On Sun, Oct 26, 2008 at 12:20 AM, Curt Hagenlocher <[EMAIL PROTECTED]> wrote:
>
> However, virtual calls from a C# application back into IronRuby are a
> different matter, due Ruby's dynamic nature. Here there is both a
> performance cost and a semantic cost for performing multiple lookups. The
> performance cost results from the fact that we have to check for two
> different symbol names on every CLS call to this method before we can
> identify that we need to delegate to the base class implementation. (To be
> fair, this, too could be cached, albeit with slightly greater difficulty.)

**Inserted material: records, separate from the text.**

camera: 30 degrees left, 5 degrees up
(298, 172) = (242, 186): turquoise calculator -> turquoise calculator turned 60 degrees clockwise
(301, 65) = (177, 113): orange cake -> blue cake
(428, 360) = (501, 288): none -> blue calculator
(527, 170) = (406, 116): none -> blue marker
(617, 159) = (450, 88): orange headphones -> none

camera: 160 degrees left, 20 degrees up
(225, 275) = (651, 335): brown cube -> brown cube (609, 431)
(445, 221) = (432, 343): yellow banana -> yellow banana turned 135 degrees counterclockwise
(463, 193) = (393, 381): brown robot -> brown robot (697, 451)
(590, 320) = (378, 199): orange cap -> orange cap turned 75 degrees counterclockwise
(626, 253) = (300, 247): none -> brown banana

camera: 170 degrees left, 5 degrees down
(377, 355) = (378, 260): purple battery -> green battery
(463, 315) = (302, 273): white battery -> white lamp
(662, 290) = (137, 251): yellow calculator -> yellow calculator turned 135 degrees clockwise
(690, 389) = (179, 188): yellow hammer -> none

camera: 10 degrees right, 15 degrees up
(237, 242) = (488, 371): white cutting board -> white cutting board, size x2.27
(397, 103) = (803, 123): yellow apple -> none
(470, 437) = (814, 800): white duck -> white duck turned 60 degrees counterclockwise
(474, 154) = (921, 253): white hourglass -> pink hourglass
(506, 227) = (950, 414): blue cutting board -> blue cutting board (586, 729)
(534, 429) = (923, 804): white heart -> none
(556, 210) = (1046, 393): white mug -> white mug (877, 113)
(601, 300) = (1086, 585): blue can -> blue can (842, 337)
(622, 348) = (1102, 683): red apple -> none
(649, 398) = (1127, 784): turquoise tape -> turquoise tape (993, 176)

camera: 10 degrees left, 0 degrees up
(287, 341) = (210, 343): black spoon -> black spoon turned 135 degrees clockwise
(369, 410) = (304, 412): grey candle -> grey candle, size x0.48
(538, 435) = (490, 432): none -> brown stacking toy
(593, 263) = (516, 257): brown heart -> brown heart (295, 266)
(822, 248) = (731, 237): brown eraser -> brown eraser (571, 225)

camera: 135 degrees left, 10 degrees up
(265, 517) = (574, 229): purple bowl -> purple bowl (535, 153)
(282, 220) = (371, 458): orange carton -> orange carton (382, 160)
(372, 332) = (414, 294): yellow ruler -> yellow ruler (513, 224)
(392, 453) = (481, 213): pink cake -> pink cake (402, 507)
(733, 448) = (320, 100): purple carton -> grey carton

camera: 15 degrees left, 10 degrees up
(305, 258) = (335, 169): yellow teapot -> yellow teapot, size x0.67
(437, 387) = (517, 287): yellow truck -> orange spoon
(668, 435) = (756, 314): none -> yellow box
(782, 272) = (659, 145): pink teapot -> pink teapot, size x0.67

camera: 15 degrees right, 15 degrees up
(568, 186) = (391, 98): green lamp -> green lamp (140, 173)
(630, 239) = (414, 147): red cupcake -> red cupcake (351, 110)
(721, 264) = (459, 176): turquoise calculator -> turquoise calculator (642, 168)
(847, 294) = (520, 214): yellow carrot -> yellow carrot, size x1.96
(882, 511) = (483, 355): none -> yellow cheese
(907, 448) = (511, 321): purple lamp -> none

> The semantic cost is based in the confusion resulting when methods with both
> names are defined on the class. Should we call method "dispose" or method
> "Dispose"? or both?
This is a tough one, glad I do not have to make the call. Pitfalls
and trouble every way I try to think of it and type a response. :) My
gut tells me that capitalization matters, regardless of The Ruby Way,
when it comes to .NET. If you want to write a new Dispose, def
Dispose.
> Finally, as you're probably aware by now, capitalization in Ruby is not
> simply a matter of convention. In many cases, the parser actually treats
> identifiers which start with a capital letter differently than it does
> identifiers that start lower case. Now it turns out that method names are
> one of the places where Ruby doesn't draw this distinction, but I'd guess
> that many Ruby programmers look at any identifier starting with a capital
> letter and think "that's a constant".
But given the following:
def Foo
"Bar"
end
Foo()
what Ruby programmer would look at Foo and still think it is a
constant? Of course, if I would have made it lowercase, the
parentheses would not be necessary. My point is that the parentheses
tell the reader that it is not a constant, but a method. Is there a
situation where Foo could appear legally, as defined above, without
parentheses and be confused for a constant?